BEGIN Dataset records
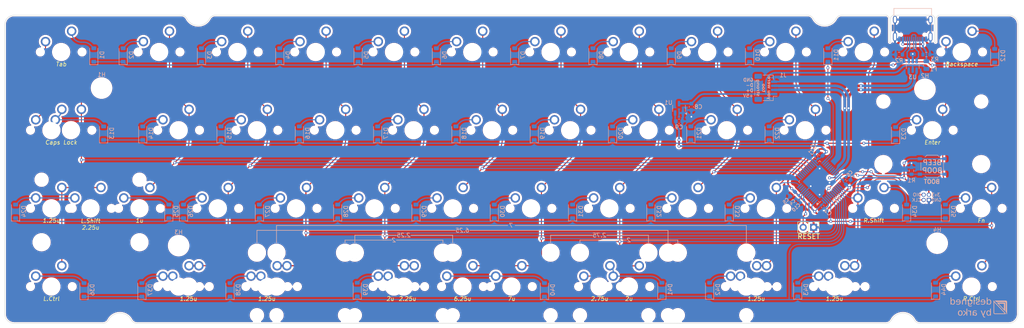
<source format=kicad_pcb>
(kicad_pcb
	(version 20240108)
	(generator "pcbnew")
	(generator_version "8.0")
	(general
		(thickness 1.6)
		(legacy_teardrops no)
	)
	(paper "A4")
	(layers
		(0 "F.Cu" signal)
		(31 "B.Cu" signal)
		(32 "B.Adhes" user "B.Adhesive")
		(33 "F.Adhes" user "F.Adhesive")
		(34 "B.Paste" user)
		(35 "F.Paste" user)
		(36 "B.SilkS" user "B.Silkscreen")
		(37 "F.SilkS" user "F.Silkscreen")
		(38 "B.Mask" user)
		(39 "F.Mask" user)
		(40 "Dwgs.User" user "User.Drawings")
		(41 "Cmts.User" user "User.Comments")
		(42 "Eco1.User" user "User.Eco1")
		(43 "Eco2.User" user "User.Eco2")
		(44 "Edge.Cuts" user)
		(45 "Margin" user)
		(46 "B.CrtYd" user "B.Courtyard")
		(47 "F.CrtYd" user "F.Courtyard")
		(48 "B.Fab" user)
		(49 "F.Fab" user)
		(50 "User.1" user)
		(51 "User.2" user)
		(52 "User.3" user)
		(53 "User.4" user)
		(54 "User.5" user)
		(55 "User.6" user)
		(56 "User.7" user)
		(57 "User.8" user)
		(58 "User.9" user)
	)
	(setup
		(stackup
			(layer "F.SilkS"
				(type "Top Silk Screen")
			)
			(layer "F.Paste"
				(type "Top Solder Paste")
			)
			(layer "F.Mask"
				(type "Top Solder Mask")
				(thickness 0.01)
			)
			(layer "F.Cu"
				(type "copper")
				(thickness 0.035)
			)
			(layer "dielectric 1"
				(type "core")
				(thickness 1.51)
				(material "FR4")
				(epsilon_r 4.5)
				(loss_tangent 0.02)
			)
			(layer "B.Cu"
				(type "copper")
				(thickness 0.035)
			)
			(layer "B.Mask"
				(type "Bottom Solder Mask")
				(thickness 0.01)
			)
			(layer "B.Paste"
				(type "Bottom Solder Paste")
			)
			(layer "B.SilkS"
				(type "Bottom Silk Screen")
			)
			(copper_finish "None")
			(dielectric_constraints no)
		)
		(pad_to_mask_clearance 0)
		(allow_soldermask_bridges_in_footprints no)
		(grid_origin 11.90625 11.90625)
		(pcbplotparams
			(layerselection 0x00010fc_ffffffff)
			(plot_on_all_layers_selection 0x0000000_00000000)
			(disableapertmacros no)
			(usegerberextensions yes)
			(usegerberattributes yes)
			(usegerberadvancedattributes yes)
			(creategerberjobfile yes)
			(dashed_line_dash_ratio 12.000000)
			(dashed_line_gap_ratio 3.000000)
			(svgprecision 4)
			(plotframeref no)
			(viasonmask no)
			(mode 1)
			(useauxorigin no)
			(hpglpennumber 1)
			(hpglpenspeed 20)
			(hpglpendiameter 15.000000)
			(pdf_front_fp_property_popups yes)
			(pdf_back_fp_property_popups yes)
			(dxfpolygonmode yes)
			(dxfimperialunits yes)
			(dxfusepcbnewfont yes)
			(psnegative no)
			(psa4output no)
			(plotreference yes)
			(plotvalue yes)
			(plotfptext yes)
			(plotinvisibletext no)
			(sketchpadsonfab no)
			(subtractmaskfromsilk yes)
			(outputformat 1)
			(mirror no)
			(drillshape 0)
			(scaleselection 1)
			(outputdirectory "gerber/")
		)
	)
	(net 0 "")
	(net 1 "Net-(D1-A)")
	(net 2 "Net-(D2-A)")
	(net 3 "Net-(D3-A)")
	(net 4 "Net-(D4-A)")
	(net 5 "Net-(D5-A)")
	(net 6 "Net-(D6-A)")
	(net 7 "Net-(D7-A)")
	(net 8 "Net-(D8-A)")
	(net 9 "Net-(D9-A)")
	(net 10 "Net-(D10-A)")
	(net 11 "Net-(D11-A)")
	(net 12 "Net-(D13-A)")
	(net 13 "Net-(D14-A)")
	(net 14 "Net-(D15-A)")
	(net 15 "Net-(D16-A)")
	(net 16 "Net-(D17-A)")
	(net 17 "Net-(D18-A)")
	(net 18 "Net-(D19-A)")
	(net 19 "Net-(D20-A)")
	(net 20 "Net-(D21-A)")
	(net 21 "Net-(D22-A)")
	(net 22 "Net-(D23-A)")
	(net 23 "Net-(D26-A)")
	(net 24 "Net-(D27-A)")
	(net 25 "Net-(D29-A)")
	(net 26 "Net-(D30-A)")
	(net 27 "Net-(D31-A)")
	(net 28 "Net-(D32-A)")
	(net 29 "Net-(D33-A)")
	(net 30 "Net-(D34-A)")
	(net 31 "Net-(D36-A)")
	(net 32 "Net-(D37-A)")
	(net 33 "Net-(D39-A)")
	(net 34 "Net-(D12-A)")
	(net 35 "Net-(D24-A)")
	(net 36 "Net-(D38-A)")
	(net 37 "+5V")
	(net 38 "D-")
	(net 39 "D+")
	(net 40 "row0")
	(net 41 "col11")
	(net 42 "row1")
	(net 43 "row3")
	(net 44 "col0")
	(net 45 "col1")
	(net 46 "col2")
	(net 47 "col3")
	(net 48 "col4")
	(net 49 "col5")
	(net 50 "col6")
	(net 51 "col7")
	(net 52 "col8")
	(net 53 "col9")
	(net 54 "col10")
	(net 55 "GND")
	(net 56 "Net-(D25-A)")
	(net 57 "Net-(D28-A)")
	(net 58 "Net-(D35-A)")
	(net 59 "+3V3")
	(net 60 "BOOT")
	(net 61 "unconnected-(U2-PF1-Pad6)")
	(net 62 "unconnected-(U2-PA0-Pad10)")
	(net 63 "unconnected-(U2-PA1-Pad11)")
	(net 64 "unconnected-(U2-PA8-Pad29)")
	(net 65 "unconnected-(U2-PF0-Pad5)")
	(net 66 "unconnected-(U2-PA9-Pad30)")
	(net 67 "unconnected-(U2-PB15-Pad28)")
	(net 68 "unconnected-(U2-PA10-Pad31)")
	(net 69 "unconnected-(U2-PC13-Pad2)")
	(net 70 "Net-(D40-A)")
	(net 71 "Net-(D41-A)")
	(net 72 "Net-(D42-A)")
	(net 73 "Net-(D43-A)")
	(net 74 "unconnected-(U2-PB14-Pad27)")
	(net 75 "row2")
	(net 76 "Net-(D44-A)")
	(net 77 "unconnected-(U2-PA4-Pad14)")
	(net 78 "unconnected-(U2-PA6-Pad16)")
	(net 79 "unconnected-(U2-PB0-Pad18)")
	(net 80 "unconnected-(U2-PB2-Pad20)")
	(net 81 "unconnected-(U2-PB11-Pad22)")
	(net 82 "unconnected-(U2-PC15-Pad4)")
	(net 83 "unconnected-(U2-PC14-Pad3)")
	(net 84 "SWDIO")
	(net 85 "Net-(J2-Pin_2)")
	(net 86 "SWCLK")
	(net 87 "Net-(J4-D--PadA7)")
	(net 88 "Net-(J4-D+-PadA6)")
	(net 89 "Net-(J4-CC2)")
	(net 90 "Net-(J4-CC1)")
	(net 91 "Net-(F1-Pad1)")
	(footprint "PCM_marbastlib-mx:SW_MX_1u" (layer "F.Cu") (at 34.23045 60.424178))
	(footprint "PCM_marbastlib-mx:SW_MX_1u" (layer "F.Cu") (at 55.661682 41.374194))
	(footprint "PCM_marbastlib-mx:SW_MX_1.25u" (layer "F.Cu") (at 24.705458 60.424178))
	(footprint "PCM_marbastlib-mx:SW_MX_1u" (layer "F.Cu") (at 108.049138 79.474162))
	(footprint "PCM_marbastlib-mx:SW_MX_1u" (layer "F.Cu") (at 146.149206 22.32421))
	(footprint "PCM_marbastlib-mx:SW_MX_1u" (layer "F.Cu") (at 189.011634 41.374194))
	(footprint "PCM_marbastlib-mx:STAB_MX_2.75u" (layer "F.Cu") (at 158.055346 79.474162 180))
	(footprint "PCM_marbastlib-mx:SW_MX_1u" (layer "F.Cu") (at 103.286642 60.424178))
	(footprint "PCM_marbastlib-mx:STAB_MX_2.25u" (layer "F.Cu") (at 34.23045 60.424178))
	(footprint "PCM_marbastlib-mx:SW_MX_1u" (layer "F.Cu") (at 158.055346 79.474162))
	(footprint "PCM_marbastlib-mx:STAB_MX_2u" (layer "F.Cu") (at 108.049138 79.474162 180))
	(footprint "PCM_marbastlib-mx:SW_MX_1.5u" (layer "F.Cu") (at 27.086706 22.32421))
	(footprint "PCM_marbastlib-mx:SW_MX_1.25u" (layer "F.Cu") (at 77.092914 79.474162))
	(footprint "PCM_marbastlib-mx:SW_MX_1u" (layer "F.Cu") (at 122.336626 60.424178))
	(footprint "PCM_marbastlib-mx:SW_MX_1.25u" (layer "F.Cu") (at 196.155314 79.474162))
	(footprint "Connector_PinHeader_2.54mm:PinHeader_1x02_P2.54mm_Vertical" (layer "F.Cu") (at 210.145146 65.039921 -90))
	(footprint "PCM_marbastlib-mx:SW_MX_1u" (layer "F.Cu") (at 88.999206 22.32421))
	(footprint "PCM_marbastlib-mx:SW_MX_1u" (layer "F.Cu") (at 84.236658 60.424178))
	(footprint "PCM_marbastlib-mx:SW_MX_1u" (layer "F.Cu") (at 179.486578 60.424178))
	(footprint "PCM_marbastlib-mx:SW_MX_1u" (layer "F.Cu") (at 184.249206 22.32421))
	(footprint "PCM_marbastlib-mx:SW_MX_1u" (layer "F.Cu") (at 136.624114 79.474162))
	(footprint "PCM_marbastlib-mx:SW_MX_1.75u_STP_1.25" (layer "F.Cu") (at 24.705458 41.374194))
	(footprint "PCM_marbastlib-mx:SW_MX_1u" (layer "F.Cu") (at 222.349206 22.32421))
	(footprint "PCM_marbastlib-mx:SW_MX_1u" (layer "F.Cu") (at 203.299206 22.32421))
	(footprint "PCM_marbastlib-mx:SW_MX_1u" (layer "F.Cu") (at 165.199206 22.32421))
	(footprint "PCM_marbastlib-mx:SW_MX_1u" (layer "F.Cu") (at 150.911634 41.374194))
	(footprint "PCM_marbastlib-mx:SW_MX_1.25u" (layer "F.Cu") (at 58.04293 79.474162))
	(footprint "PCM_marbastlib-mx:SW_MX_1u" (layer "F.Cu") (at 250.924018 60.424178))
	(footprint "PCM_marbastlib-mx:STAB_MX_2.25u" (layer "F.Cu") (at 110.430386 79.474162 180))
	(footprint "PCM_marbastlib-mx:SW_MX_1u" (layer "F.Cu") (at 74.711666 41.374194))
	(footprint "PCM_marbastlib-mx:SW_MX_1u" (layer "F.Cu") (at 141.38661 60.42421))
	(footprint "PCM_marbastlib-mx:SW_MX_1u" (layer "F.Cu") (at 193.774066 79.474162))
	(footprint "PCM_marbastlib-mx:STAB_MX_6.25u"
		(layer "F.Cu")
		(uuid "7d3672cd-ab58-48e1-83fb-4bc38a017c54")
		(at 124.717874 79.474162 180)
		(descr "Footprint for Cherry Clip/Screw in type stabilizers, 6.25u")
		(property "Reference" "S6"
			(at 0 0 180)
			(layer "F.SilkS")
			(hide yes)
			(uuid "1e112ee5-246d-4bfc-be68-c25843900ef6")
			(effects
				(font
					(size 1 1)
					(thickness 0.15)
				)
			)
		)
		(property "Value" "6.25"
			(at 0 8.128 180)
			(layer "Cmts.User")
			(uuid "6cd73a41-8416-4424-b363-7b8aa78016f1")
			(effects
				(font
					(size 1 1)
					(thickness 0.15)
				)
			)
		)
		(property "Footprint" "PCM_marbastlib-mx:STAB_MX_6.25u"
			(at 0 0 180)
			(layer "F.Fab")
			(hide yes)
			(uuid "fe7fb4a8-467f-48a0-b72d-5040584654fc")
			(effects
				(font
					(size 1.27 1.27)
					(thickness 0.15)
				)
			)
		)
		(property "Datasheet" ""
			(at 0 0 180)
			(layer "F.Fab")
			(hide yes)
			(uuid "6d15f5d8-41bd-4739-9844-a5a2e61eeeb4")
			(effects
				(font
					(size 1.27 1.27)
					(thickness 0.15)
				)
			)
		)
		(property "Description" ""
			(at 0 0 180)
			(layer "F.Fab")
			(hide yes)
			(uuid "d3652627-0da3-496e-a8bb-cee1b41a29e2")
			(effects
				(font
					(size 1.27 1.27)
					(thickness 0.15)
				)
			)
		)
		(path "/86c11717-6fb1-49fa-ba22-57d9c11d0559/e75a5aa9-dc18-4520-a029-41cf880ca92a")
		(sheetname "MX Matrix")
		(sheetfile "matrix.kicad_sch")
		(attr through_hole exclude_from_pos_files exclude_from_bom)
		(fp_line
			(start 59.53125 -9.525)
			(end 59.53125 9.525)
			(stroke
				(width 0.12)
				(type solid)
			)
			(layer "Dwgs.User")
			(uuid "e86f762b-9e38-46ad-b2f1-c39484b85918")
		)
		(fp_line
			(start 7 7)
			(end 7 5)
			(stroke
				(width 0.12)
				(type solid)
			)
			(layer "Dwgs.User")
			(uuid "aac3bdb0-4575-4702-92d9-dd2127d06919")
		)
		(fp_line
			(start 7 -7)
			(end 7 -5)
			(stroke
				(width 0.12)
				(type solid)
			)
			(layer "Dwgs.User")
			(uuid "f9d59947-622e-4c05-b5c1-a4ac697fe938")
		)
		(fp_line
			(start 5 7)
			(end 7 7)
			(stroke
				(width 0.12)
				(type solid)
			)
			(layer "Dwgs.User")
			(uuid "92eddcc5-7c00-4147-8b63-ae9c513d9155")
		)
		(fp_line
			(start 5 -7)
			(end 7 -7)
			(stroke
				(width 0.12)
				(type solid)
			)
			(layer "Dwgs.User")
			(uuid "9960ecea-9091-46da-9c06-5d38d13ee306")
		)
		(fp_line
			(start -5 7)
			(end -7 7)
			(stroke
				(width 0.12)
				(type solid)
			)
			(layer "Dwgs.User")
			(uuid "1355bfe1-2f11-41f9-b044-80ec8bab4b2e")
		)
		(fp_line
			(start -7 7)
			(end -7 5)
			(stroke
				(width 0.12)
				(type solid)
			)
			(layer "Dwgs.User")
			(uuid "df496687-3804-40d5-9cef-9ed3a7fa667c")
		)
		(fp_line
			(start -7 -5)
			(end -7 -7)
			(stroke
				(width 0.12)
				(type solid)
			)
			(layer "Dwgs.User")
			(uuid "156b5aab-c47c-4322-bdb5-28bea1078341")
		)
		(fp_line
			(start -7 -7)
			(end -5 -7)
			(stroke
				(width 0.12)
				(type solid)
			)
			(layer "Dwgs.User")
			(uuid "0957dc73-87e1-41be-ac06-f56b2c6efb86")
		)
		(fp_line
			(start -59.53125 9.525)
			(end 59.53125 9.525)
			(stroke
				(width 0.12)
				(type solid)
			)
			(layer "Dwgs.User")
			(uuid "86d6028e-c57b-4461-b194-26e0a1b18b2a")
		)
		(fp_line
			(start -59.53125 -9.525)
			(end 59.53125 -9.525)
			(stroke
				(width 0.12)
				(type solid)
			)
			(layer "Dwgs.User")
			(uuid "0f007a2a-9f43-4ff3-ac88-0b89a3d2e12a")
		)
		(fp_line
			(start -59.53125 -9.525)
			(end -59.53125 9.525)
			(stroke
				(width 0.12)
				(type solid)
			)
			(layer "Dwgs.User")
			(uuid "789e36f8-d4b9-4c99-a2c2-bee7358e9ccf")
		)
		(fp_line
			(start 53.380039 -5.499999)
			(end 53.38125 7.500001)
			(stroke
				(width 0.05)
				(type solid)
			)
			(layer "Eco2.User")
			(uuid "4d702b20-cf03-437d-a64b-3c2351a86daa")
		)
		(fp_line
			(start 47.13125 8.000001)
			(end 52.88125 8.000001)
			(stroke
				(width 0.05)
				(type solid)
			)
			(layer "Eco2.User")
			(uuid "6970ebbf-d915-40dd-82f7-f1243159c846")
		)
		(fp_line
			(start 47.13125 -5.999999)
			(end 52.880039 -5.999999)
			(stroke
				(width 0.05)
				(type solid)
			)
			(layer "Eco2.User")
			(uuid "9a6499d4-8a76-436b-b5c7-d7115dcc7a12")
		)
		(fp_line
			(start 46.63125 -5.499999)
			(end 46.63125 7.500001)
			(stroke
				(width 0.05)
				(type solid)
			)
			(layer "Eco2.User")
			(uuid "53f6558f-20a9-4e27-be37-518467f441c0")
		)
		(fp_line
			(start -46.63125 -5.499999)
			(end -46.63125 7.500001)
			(stroke
				(width 0.05)
				(type solid)
			)
			(layer "Eco2.User")
			(uuid "8051fca9-d965-477f-ab96-c295d09251e6")
		)
		(fp_line
			(start -52.88125 8.000001)
			(end -47.13125 8.000001)
			(stroke
				(width 0.05)
				(type solid)
			)
			(layer "Eco2.User")
			(uuid "203f878f-4d10-4f6f-ad08-4ee18c887d82")
		)
		(fp_line
			(start -52.88125 -5.999999)
			(end -47.13125 -5.999999)
			(stroke
				(width 0.05)
				(type solid)
			)
			(layer "Eco2.User")
			(uuid "7676b2e9-0372-4b73-baea-a40f68235c4e")
		)
		(fp_line
			(start -53.38125 -5.499999)
			(end -53.38125 7.500001)
			(stroke
				(width 0.05)
				(type solid)
			)
			(layer "Eco2.User")
			(uuid "6743060b-b813-4bed-8b66-e3a92f72a0a0")
		)
		(fp_arc
			(start 53.38125 7.500001)
			(mid 53.234806 7.853571)
			(end 52.88125 8.000001)
			(stroke
				(width 0.05)
				(type solid)
			)
			(layer "Eco2.User")
			(uuid "e3627fa4-816e-4292-bf25-3b53785f0895")
		)
		(fp_arc
			(start 52.880039 -5.999999)
			(mid 53.233567 -5.853539)
			(end 53.380039 -5.499999)
			(stroke
				(width 0.05)
				(type solid)
			)
			(layer "Eco2.User")
			(uuid "e37b5c12-ac39-4aa1-a62a-d2e92106172b")
		)
		(fp_arc
			(start 47.13125 8.000001)
			(mid 46.777729 7.853537)
			(end 46.63125 7.500001)
			(stroke
				(width 0.05)
				(type solid)
			)
			(layer "Eco2.User")
			(uuid "f77af6e1-417b-4304-b3fd-ab8c3ed0c6c4")
		)
		(fp_arc
			(start 46.63125 -5.499999)
			(mid 46.777693 -5.853571)
			(end 47.13125 -5.999999)
			(stroke
				(width 0.05)
				(type solid)
			)
			(layer "Eco2.
... [2250532 chars truncated]
</source>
END Dataset records
Aim of the exercise:
Out of the entries above, write out only the lines between the line holding "(at 189.011634 41.374194))" and the line holding "(at 88.999206 22.32421))", inclusive, each exactly as given.

Exercise solution:
	(footprint "PCM_marbastlib-mx:SW_MX_1u" (layer "F.Cu") (at 189.011634 41.374194))
	(footprint "PCM_marbastlib-mx:STAB_MX_2.75u" (layer "F.Cu") (at 158.055346 79.474162 180))
	(footprint "PCM_marbastlib-mx:SW_MX_1u" (layer "F.Cu") (at 103.286642 60.424178))
	(footprint "PCM_marbastlib-mx:STAB_MX_2.25u" (layer "F.Cu") (at 34.23045 60.424178))
	(footprint "PCM_marbastlib-mx:SW_MX_1u" (layer "F.Cu") (at 158.055346 79.474162))
	(footprint "PCM_marbastlib-mx:STAB_MX_2u" (layer "F.Cu") (at 108.049138 79.474162 180))
	(footprint "PCM_marbastlib-mx:SW_MX_1.5u" (layer "F.Cu") (at 27.086706 22.32421))
	(footprint "PCM_marbastlib-mx:SW_MX_1.25u" (layer "F.Cu") (at 77.092914 79.474162))
	(footprint "PCM_marbastlib-mx:SW_MX_1u" (layer "F.Cu") (at 122.336626 60.424178))
	(footprint "PCM_marbastlib-mx:SW_MX_1.25u" (layer "F.Cu") (at 196.155314 79.474162))
	(footprint "Connector_PinHeader_2.54mm:PinHeader_1x02_P2.54mm_Vertical" (layer "F.Cu") (at 210.145146 65.039921 -90))
	(footprint "PCM_marbastlib-mx:SW_MX_1u" (layer "F.Cu") (at 88.999206 22.32421))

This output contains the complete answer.